The Beijing Conspiracy by Shamini Flint

This is one of the more entertaining pieces of fiction I’ve read in recent years. I finished it in just one afternoon on the first day of CNY 2022. The book opens with Tiananmen 1989 and that very familiar scene of a man standing in the way of a tank. What happened to him after that? Was he arrested or crushed? It was soon confirmed that Tank Man was still alive and rival factions in the CCP wanted to get their hands on him for different reasons.
The book takes us to present-day China. General Secretary Elect Hu Juntao and Colonel Guo Feng belonged to the democratic faction of the Chinese leadership and he was looking for Tank Man.

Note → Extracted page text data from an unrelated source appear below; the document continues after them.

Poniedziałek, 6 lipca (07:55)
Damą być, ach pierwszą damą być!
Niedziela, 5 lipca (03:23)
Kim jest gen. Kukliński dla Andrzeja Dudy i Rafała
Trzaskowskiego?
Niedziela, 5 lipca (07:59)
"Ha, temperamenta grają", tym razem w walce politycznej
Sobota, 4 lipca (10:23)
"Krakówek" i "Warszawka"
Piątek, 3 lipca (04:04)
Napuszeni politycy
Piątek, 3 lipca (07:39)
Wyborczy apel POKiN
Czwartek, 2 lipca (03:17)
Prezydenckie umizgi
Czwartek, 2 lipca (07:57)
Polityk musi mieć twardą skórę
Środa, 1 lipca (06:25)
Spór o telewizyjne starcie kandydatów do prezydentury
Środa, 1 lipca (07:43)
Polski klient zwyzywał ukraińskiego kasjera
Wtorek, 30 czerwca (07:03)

Hu’s plan after his inauguration, was to present Tank Man as a hero and pave the way for democratic reforms in China.

Meanwhile, the conservative hardliners’ faction, led by General Zhang and vice premier Liu Qi was trying to seize power by creating a military crisis across the Straits of Taiwan in collaboration with corrupt US officials. A memo incriminating both parties was lost, apparently stolen by an American spy codenamed “Emperor”. The spy passed the document to a CIA agent who then escaped to Singapore. The PLA sent agents all the way down to Singapore’s Botanic Gardens to get that document back.
After a deadly battle between a CIA and 2 PLA agents, the document ended up in the hands of Jack Ford, a former CIA agent who was at Tiananmen in 1989. Back then, Jack had somehow mixed duty with romance and fell in love with a female student leader by the name of Xia. Jack became disappointed with the US government’s lack of support for the students and quit the CIA in protest.
Prior to that, Jack and his partner Peter had apparently rescued Tank Man in 1989 after a shocking betrayal from within the ranks of the democracy activists. Assassins from the PLA were soon hot on Jack’s heels. They not only wanted the secret document back, they wanted to find Tank Man in order to jeopardise Hu Juntao’s plans.
Jack travelled to Beijing to hand the memo to someone in the democracy movement codenamed “Confucius”. Then, someone in the PLA decided to kidnap Jack’s illegitimate daughter Fei Yen (should be Yan, author’s Hanyu Pinyin is not very good) to make him surrender the document and make him tell them what he knew about Tank Man. The mastermind turned out to be Colonel Guo Feng who had switched sides when he saw Hu Juntao losing power, but later decided to switch again.
Then, a major military conflict which would trigger nuclear war was about to erupt across the Straits of Taiwan. The incoming president Hu was caught completely off-guard. Zhang who orchestrated the whole thing took over and had Hu removed from power. After a dramatic struggle, General Zhang was killed and corrupt US officials implicated by the document were arrested. Hu Juntao was reinstated and China was on track for economic and political reforms, but Tank Man (implied by the author to be living in Taiwan at the end of the book) was still not found. The “Emperor” turned out to be someone quite unexpected.
The plot may be a bit simplistic and a character like Hu Juntao obviously doesn’t exist in real life, but the plot reveals the often neglected fact that the hardliners in Beijing have as much support from foreign powers as the democracy activists. The only issue I have with this novel is the author’s rather unfair portrayal of a clueless, tweeting POTUS which is way too obviously “politically motivated”.
Published in 2019, the book was probably written when unprecedented numbers turned out against the Extradition Bill in Hong Kong. The author obviously had a very optimistic outlook. Had this book been written a couple of years later, it might not have a happy ending.